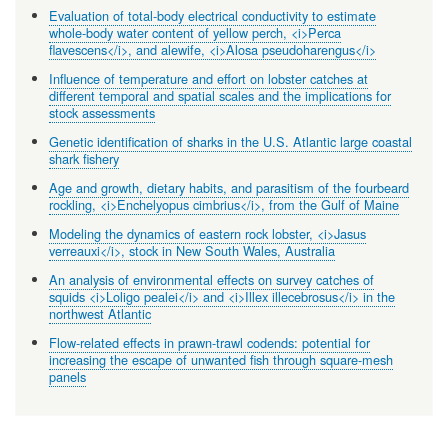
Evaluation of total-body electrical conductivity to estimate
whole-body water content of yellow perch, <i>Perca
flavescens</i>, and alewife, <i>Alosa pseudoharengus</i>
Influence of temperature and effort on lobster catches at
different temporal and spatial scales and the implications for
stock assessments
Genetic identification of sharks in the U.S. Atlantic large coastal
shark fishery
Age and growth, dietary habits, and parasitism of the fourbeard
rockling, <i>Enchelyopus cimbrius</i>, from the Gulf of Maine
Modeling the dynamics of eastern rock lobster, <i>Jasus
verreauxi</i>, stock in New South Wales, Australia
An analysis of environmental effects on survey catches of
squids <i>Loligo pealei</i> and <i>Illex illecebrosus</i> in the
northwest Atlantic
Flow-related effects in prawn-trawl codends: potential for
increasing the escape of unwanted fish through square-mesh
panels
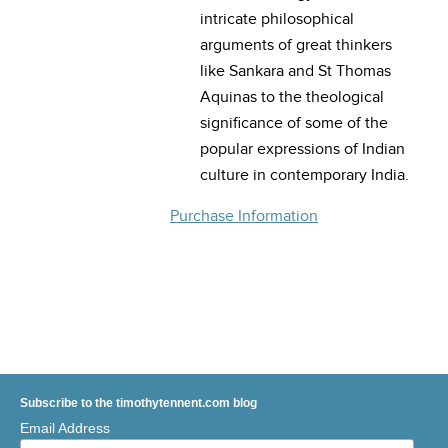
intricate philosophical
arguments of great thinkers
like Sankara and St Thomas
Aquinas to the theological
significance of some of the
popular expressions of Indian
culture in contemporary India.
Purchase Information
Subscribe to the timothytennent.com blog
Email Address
· · ·
Turn every line of text in the material into a Markdown table with two columns, Row and Line, where Row numbers each line in order and Line holds the text. Leave out blank lines and the pictures.

Response ▸
| Row | Line |
|---|---|
| 1 | Evaluation of total-body electrical conductivity to estimate |
| 2 | whole-body water content of yellow perch, <i>Perca |
| 3 | flavescens</i>, and alewife, <i>Alosa pseudoharengus</i> |
| 4 | Influence of temperature and effort on lobster catches at |
| 5 | different temporal and spatial scales and the implications for |
| 6 | stock assessments |
| 7 | Genetic identification of sharks in the U.S. Atlantic large coastal |
| 8 | shark fishery |
| 9 | Age and growth, dietary habits, and parasitism of the fourbeard |
| 10 | rockling, <i>Enchelyopus cimbrius</i>, from the Gulf of Maine |
| 11 | Modeling the dynamics of eastern rock lobster, <i>Jasus |
| 12 | verreauxi</i>, stock in New South Wales, Australia |
| 13 | An analysis of environmental effects on survey catches of |
| 14 | squids <i>Loligo pealei</i> and <i>Illex illecebrosus</i> in the |
| 15 | northwest Atlantic |
| 16 | Flow-related effects in prawn-trawl codends: potential for |
| 17 | increasing the escape of unwanted fish through square-mesh |
| 18 | panels |
| 19 | intricate philosophical |
| 20 | arguments of great thinkers |
| 21 | like Sankara and St Thomas |
| 22 | Aquinas to the theological |
| 23 | significance of some of the |
| 24 | popular expressions of Indian |
| 25 | culture in contemporary India. |
| 26 | Purchase Information |
| 27 | Subscribe to the timothytennent.com blog |
| 28 | Email Address |